With apologies to Virginia Woolf,
After reading this article, I should conclude that in my day women were treated this way quite often. Women were merely objects similar to houses or pets, and could certainly not easily own property. In my written work, “A Room of One’s Own,” I discuss how a woman in Shakespeare’s position would not have stood a chance at recognition for her talent as he had. She indeed would not have been up to producing such works of genius because women in that time and mine were not allowed the education that men were. We were merely expected to run a household, bear children and live our days that way until our death. To come back to the article aforementioned, women here are described trading sex for green cards when money could not be found to use. In my book, I mention how beating women was, in certain circumstances considered acceptable such as if a woman refused an arranged marriage. Marriage was rarely based on true love, but on a pact set between the families from soon after the children’s birth. Here I quote from my work a passage most fitting in this circumstance of subject matter.
“Indeed, if women had no existence save in the fiction written by men, one would imagine her a person of the utmost importance; very various; heroic and mean; splendid and sordid; infinitely beautiful and hideous in the extreme; as great as a man, some think even greater. But this is a woman in fiction. In fact, . . . she was locked up, beaten and flung across the room” (Woolf 45).

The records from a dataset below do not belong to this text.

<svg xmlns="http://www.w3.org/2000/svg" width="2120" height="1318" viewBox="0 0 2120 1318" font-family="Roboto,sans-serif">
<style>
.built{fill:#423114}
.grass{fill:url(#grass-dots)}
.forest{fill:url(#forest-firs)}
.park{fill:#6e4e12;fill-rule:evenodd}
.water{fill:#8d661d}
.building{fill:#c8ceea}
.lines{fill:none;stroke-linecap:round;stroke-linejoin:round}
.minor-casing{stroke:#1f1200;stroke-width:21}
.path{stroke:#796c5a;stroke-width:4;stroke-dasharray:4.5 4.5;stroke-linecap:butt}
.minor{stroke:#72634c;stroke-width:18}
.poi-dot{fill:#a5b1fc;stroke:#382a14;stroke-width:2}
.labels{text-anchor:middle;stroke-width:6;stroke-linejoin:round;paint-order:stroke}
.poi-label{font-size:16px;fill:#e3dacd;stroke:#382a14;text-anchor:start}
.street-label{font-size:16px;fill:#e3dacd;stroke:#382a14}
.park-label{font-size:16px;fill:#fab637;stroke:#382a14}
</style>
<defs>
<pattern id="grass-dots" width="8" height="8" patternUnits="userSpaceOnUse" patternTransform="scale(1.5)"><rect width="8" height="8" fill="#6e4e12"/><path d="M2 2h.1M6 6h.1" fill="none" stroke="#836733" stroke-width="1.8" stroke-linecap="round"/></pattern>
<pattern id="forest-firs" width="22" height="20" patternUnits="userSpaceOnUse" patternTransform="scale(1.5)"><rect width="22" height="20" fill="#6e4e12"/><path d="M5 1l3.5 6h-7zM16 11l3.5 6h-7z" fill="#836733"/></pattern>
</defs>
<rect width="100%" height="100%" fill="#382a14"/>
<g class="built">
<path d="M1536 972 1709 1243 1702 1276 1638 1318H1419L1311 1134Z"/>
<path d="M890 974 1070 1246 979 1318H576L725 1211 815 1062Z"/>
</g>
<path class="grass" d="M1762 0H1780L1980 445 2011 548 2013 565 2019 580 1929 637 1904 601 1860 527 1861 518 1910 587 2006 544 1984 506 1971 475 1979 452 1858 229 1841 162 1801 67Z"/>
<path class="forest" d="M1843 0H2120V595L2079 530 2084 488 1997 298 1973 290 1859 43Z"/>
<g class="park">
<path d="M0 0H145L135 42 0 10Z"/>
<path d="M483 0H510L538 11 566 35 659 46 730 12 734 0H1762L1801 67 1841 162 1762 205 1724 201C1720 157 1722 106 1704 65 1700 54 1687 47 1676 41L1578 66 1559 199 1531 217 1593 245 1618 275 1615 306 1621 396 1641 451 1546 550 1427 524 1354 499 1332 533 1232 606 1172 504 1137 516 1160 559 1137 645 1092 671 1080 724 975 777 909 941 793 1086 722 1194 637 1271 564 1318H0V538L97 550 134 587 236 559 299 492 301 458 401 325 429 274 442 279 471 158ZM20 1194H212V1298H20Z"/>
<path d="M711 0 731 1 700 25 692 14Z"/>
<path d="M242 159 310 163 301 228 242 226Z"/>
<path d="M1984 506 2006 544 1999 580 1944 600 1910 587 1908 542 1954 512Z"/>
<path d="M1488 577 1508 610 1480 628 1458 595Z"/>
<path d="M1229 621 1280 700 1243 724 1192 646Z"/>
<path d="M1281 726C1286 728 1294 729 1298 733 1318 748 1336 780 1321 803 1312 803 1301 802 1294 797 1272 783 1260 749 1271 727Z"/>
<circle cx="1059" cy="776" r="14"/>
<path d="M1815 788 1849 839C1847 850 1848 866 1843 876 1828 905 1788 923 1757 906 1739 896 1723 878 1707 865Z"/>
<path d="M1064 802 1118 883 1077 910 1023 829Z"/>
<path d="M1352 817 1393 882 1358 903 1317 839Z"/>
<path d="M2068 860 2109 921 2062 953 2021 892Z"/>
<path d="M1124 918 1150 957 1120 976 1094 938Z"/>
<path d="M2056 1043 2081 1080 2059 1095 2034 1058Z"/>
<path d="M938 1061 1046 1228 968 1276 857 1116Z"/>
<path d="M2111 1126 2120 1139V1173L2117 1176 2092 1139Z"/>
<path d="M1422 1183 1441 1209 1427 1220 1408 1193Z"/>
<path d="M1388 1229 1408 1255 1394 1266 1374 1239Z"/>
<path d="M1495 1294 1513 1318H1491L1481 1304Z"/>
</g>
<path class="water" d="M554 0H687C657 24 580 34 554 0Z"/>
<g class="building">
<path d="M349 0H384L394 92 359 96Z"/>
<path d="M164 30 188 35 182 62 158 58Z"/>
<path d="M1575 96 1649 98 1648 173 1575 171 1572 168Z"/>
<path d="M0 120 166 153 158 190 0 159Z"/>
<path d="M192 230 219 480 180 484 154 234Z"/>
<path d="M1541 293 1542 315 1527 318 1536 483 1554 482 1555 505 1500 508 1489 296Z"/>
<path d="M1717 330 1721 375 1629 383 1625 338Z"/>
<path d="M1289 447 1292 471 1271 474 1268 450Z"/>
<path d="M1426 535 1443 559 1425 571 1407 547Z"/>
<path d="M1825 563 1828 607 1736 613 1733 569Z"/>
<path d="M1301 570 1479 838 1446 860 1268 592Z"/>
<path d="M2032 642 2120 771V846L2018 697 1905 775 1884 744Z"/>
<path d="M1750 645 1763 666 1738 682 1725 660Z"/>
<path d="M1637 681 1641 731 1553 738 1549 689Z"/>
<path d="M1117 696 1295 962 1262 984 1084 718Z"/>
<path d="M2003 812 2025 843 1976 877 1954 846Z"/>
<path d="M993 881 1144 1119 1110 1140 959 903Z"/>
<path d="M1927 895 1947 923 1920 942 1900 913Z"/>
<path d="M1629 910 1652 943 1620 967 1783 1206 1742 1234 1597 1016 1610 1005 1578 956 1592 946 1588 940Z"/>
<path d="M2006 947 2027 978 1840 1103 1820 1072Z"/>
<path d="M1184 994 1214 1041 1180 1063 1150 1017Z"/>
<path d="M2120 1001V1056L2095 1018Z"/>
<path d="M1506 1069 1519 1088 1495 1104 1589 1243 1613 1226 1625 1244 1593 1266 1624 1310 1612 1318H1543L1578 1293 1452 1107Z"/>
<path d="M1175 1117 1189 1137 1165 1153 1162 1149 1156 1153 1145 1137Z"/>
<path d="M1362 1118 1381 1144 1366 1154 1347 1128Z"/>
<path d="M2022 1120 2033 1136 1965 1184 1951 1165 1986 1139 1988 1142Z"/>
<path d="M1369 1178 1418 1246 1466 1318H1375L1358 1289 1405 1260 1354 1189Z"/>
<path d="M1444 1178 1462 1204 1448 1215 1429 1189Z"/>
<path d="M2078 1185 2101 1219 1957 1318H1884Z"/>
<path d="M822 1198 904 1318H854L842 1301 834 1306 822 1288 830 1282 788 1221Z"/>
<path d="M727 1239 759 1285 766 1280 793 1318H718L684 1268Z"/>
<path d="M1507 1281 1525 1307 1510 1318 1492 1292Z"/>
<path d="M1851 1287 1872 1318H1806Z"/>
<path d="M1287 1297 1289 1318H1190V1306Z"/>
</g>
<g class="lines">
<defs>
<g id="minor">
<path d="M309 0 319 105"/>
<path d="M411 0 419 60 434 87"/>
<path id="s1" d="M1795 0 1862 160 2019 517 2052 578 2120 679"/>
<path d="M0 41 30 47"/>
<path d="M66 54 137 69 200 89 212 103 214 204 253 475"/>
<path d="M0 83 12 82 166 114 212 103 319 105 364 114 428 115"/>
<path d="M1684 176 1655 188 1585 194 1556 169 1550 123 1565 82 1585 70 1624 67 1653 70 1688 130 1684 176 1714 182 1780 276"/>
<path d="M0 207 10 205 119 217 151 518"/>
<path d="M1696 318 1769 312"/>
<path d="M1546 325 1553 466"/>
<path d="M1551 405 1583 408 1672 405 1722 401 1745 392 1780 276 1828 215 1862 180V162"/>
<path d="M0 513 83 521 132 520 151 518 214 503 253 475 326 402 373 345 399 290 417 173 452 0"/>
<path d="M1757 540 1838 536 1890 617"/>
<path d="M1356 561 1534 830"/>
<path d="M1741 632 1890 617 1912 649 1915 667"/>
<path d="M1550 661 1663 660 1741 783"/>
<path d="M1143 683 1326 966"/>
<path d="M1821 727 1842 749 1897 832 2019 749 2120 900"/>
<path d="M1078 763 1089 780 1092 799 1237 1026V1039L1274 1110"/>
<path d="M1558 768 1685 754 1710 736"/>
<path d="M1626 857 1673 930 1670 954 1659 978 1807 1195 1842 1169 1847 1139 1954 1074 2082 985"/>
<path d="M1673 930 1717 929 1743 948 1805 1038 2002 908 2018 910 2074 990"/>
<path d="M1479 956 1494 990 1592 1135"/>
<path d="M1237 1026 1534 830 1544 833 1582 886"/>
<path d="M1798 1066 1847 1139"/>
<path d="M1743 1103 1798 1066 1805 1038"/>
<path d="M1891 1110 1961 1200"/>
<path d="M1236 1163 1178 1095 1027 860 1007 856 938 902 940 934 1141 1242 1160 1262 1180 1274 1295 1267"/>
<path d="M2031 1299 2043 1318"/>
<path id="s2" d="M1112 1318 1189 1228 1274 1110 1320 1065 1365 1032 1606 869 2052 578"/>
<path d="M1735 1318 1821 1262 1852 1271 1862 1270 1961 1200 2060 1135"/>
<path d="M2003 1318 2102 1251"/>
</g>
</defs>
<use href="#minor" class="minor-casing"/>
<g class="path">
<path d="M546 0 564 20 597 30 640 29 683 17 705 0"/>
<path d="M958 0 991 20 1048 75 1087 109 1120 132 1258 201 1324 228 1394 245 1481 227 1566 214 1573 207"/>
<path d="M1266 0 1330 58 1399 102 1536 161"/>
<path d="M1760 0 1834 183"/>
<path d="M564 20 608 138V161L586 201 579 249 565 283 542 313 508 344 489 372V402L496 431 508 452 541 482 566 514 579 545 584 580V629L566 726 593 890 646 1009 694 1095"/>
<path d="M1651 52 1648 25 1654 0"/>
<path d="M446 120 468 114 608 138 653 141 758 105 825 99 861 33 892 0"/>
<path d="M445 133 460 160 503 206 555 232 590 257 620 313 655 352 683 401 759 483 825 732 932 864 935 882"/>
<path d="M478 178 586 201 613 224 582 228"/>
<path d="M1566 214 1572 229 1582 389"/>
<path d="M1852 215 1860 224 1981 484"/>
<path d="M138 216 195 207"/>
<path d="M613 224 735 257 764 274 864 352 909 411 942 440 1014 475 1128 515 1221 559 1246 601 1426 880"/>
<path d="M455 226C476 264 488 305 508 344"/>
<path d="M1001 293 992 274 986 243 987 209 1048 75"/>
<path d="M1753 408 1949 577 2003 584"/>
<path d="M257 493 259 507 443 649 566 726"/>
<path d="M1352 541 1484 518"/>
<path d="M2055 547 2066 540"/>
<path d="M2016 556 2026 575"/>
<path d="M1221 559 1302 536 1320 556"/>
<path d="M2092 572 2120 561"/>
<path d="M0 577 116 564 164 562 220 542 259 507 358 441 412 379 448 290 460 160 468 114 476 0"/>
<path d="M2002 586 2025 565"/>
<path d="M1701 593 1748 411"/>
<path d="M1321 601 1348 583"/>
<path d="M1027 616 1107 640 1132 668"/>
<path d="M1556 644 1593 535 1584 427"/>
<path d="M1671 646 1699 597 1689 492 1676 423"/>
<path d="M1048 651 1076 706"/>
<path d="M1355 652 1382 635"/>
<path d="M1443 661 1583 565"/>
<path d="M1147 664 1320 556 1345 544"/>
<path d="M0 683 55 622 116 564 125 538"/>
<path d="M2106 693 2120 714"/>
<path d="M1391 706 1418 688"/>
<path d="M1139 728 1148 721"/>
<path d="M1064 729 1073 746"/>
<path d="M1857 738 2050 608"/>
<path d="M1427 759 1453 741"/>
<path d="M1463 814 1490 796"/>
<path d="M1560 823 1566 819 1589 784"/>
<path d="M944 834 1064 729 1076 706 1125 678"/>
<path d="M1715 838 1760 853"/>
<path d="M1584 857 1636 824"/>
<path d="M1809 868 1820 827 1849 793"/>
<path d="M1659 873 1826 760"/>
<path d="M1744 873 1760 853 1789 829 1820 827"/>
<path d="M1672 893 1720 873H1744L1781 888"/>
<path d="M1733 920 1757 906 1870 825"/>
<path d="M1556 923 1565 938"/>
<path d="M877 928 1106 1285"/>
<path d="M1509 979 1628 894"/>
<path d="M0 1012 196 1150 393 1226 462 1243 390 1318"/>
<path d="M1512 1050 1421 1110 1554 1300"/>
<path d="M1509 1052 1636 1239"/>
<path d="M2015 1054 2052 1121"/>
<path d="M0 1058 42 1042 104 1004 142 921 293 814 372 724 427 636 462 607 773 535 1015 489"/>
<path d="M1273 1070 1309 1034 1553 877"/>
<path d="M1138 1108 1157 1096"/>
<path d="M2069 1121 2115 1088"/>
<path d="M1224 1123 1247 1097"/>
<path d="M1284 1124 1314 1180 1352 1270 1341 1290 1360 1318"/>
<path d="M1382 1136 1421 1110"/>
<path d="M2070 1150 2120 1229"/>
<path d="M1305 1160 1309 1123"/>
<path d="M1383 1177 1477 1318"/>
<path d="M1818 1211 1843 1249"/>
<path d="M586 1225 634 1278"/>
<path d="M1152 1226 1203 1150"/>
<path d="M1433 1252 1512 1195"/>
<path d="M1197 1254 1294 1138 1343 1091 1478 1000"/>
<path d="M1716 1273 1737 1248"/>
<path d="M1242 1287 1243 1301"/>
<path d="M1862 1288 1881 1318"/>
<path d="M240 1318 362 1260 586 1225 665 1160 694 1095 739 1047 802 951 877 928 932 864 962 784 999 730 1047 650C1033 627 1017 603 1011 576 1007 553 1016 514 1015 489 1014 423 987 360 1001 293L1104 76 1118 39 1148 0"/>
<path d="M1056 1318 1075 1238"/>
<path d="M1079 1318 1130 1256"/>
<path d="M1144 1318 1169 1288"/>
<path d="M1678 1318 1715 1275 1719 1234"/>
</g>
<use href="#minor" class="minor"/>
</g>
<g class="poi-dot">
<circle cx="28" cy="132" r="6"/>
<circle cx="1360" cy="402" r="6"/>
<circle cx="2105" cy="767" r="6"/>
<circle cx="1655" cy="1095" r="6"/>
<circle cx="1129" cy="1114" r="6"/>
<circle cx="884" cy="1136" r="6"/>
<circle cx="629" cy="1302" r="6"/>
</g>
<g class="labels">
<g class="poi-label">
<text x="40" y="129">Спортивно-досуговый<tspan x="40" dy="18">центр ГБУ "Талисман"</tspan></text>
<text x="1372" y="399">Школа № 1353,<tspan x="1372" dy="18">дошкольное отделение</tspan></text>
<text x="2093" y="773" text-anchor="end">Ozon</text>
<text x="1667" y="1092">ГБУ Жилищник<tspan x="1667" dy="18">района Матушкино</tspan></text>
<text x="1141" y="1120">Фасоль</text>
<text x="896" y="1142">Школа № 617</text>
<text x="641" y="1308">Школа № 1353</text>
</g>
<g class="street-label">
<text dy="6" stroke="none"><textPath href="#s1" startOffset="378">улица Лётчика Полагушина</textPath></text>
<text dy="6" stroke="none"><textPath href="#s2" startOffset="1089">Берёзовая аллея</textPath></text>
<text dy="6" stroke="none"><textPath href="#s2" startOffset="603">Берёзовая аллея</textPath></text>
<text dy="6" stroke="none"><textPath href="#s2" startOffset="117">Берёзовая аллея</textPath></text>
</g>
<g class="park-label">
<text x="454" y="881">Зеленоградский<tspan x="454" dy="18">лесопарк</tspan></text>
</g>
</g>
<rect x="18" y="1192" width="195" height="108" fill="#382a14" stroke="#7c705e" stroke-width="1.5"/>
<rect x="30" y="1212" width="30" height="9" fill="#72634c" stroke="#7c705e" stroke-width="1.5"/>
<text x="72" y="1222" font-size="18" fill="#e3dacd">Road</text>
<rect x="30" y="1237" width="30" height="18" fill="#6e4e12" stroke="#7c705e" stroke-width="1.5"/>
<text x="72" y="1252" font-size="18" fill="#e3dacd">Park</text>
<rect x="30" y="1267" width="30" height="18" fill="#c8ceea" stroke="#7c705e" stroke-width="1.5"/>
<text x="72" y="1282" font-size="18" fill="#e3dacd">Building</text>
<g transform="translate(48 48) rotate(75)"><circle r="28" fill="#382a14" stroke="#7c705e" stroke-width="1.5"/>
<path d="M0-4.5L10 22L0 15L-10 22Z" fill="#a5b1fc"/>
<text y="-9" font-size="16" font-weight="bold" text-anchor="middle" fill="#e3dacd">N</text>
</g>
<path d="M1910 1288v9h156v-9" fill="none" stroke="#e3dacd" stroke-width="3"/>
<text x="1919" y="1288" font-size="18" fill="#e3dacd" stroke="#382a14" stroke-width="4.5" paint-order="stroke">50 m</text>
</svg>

This passage can be related to the trapped feeling women in this article feel when they want a green card but have no money. The women are pressured by immigration agents, who are the law enforcement to trade their bodies for United States citizenship. It shows that little has changed since my time where women were regarded more as property than people.
While glancing over the text of chapter four I recalled how I had written of how means by way of money helped women find their voice in my day. All the notable woman writers were wealthier, which thus allowed them their solitude and accordingly helped produce some of the notable books of my age. Means and solidarity were by no means easy to come upon however; women were either left land in a will or inherited money from a relative. Breaking from the harsh mold of society was a task worthy of recognition for not many succeeded in doing just that.